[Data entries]
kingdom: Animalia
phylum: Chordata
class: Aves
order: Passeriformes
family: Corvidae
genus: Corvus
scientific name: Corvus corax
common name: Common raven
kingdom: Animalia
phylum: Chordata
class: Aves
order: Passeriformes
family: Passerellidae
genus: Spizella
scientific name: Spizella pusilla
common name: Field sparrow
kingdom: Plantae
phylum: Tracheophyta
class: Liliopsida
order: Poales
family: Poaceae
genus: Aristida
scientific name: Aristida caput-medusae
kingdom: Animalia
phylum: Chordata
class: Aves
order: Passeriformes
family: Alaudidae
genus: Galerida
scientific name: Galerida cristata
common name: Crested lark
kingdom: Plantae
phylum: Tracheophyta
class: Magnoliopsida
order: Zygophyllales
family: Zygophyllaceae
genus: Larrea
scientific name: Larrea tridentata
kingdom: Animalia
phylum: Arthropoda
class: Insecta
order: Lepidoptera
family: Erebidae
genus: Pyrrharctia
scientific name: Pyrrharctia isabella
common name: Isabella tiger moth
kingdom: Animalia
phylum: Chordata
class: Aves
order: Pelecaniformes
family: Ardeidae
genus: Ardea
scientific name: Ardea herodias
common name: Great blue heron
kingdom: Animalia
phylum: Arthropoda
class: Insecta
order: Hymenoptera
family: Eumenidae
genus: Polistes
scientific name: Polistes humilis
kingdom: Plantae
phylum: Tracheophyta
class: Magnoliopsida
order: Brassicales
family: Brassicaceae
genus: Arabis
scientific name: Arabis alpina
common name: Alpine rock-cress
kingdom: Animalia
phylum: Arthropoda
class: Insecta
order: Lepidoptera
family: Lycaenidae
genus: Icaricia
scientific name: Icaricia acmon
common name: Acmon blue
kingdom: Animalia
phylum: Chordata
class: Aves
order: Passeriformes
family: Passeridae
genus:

THE REQUEST: Write out again, word for word, the stretch from the line containing "order: Hymenoptera" through the end of the rows, including both ends.

THE RESULT:
order: Hymenoptera
family: Eumenidae
genus: Polistes
scientific name: Polistes humilis
kingdom: Plantae
phylum: Tracheophyta
class: Magnoliopsida
order: Brassicales
family: Brassicaceae
genus: Arabis
scientific name: Arabis alpina
common name: Alpine rock-cress
kingdom: Animalia
phylum: Arthropoda
class: Insecta
order: Lepidoptera
family: Lycaenidae
genus: Icaricia
scientific name: Icaricia acmon
common name: Acmon blue
kingdom: Animalia
phylum: Chordata
class: Aves
order: Passeriformes
family: Passeridae
genus:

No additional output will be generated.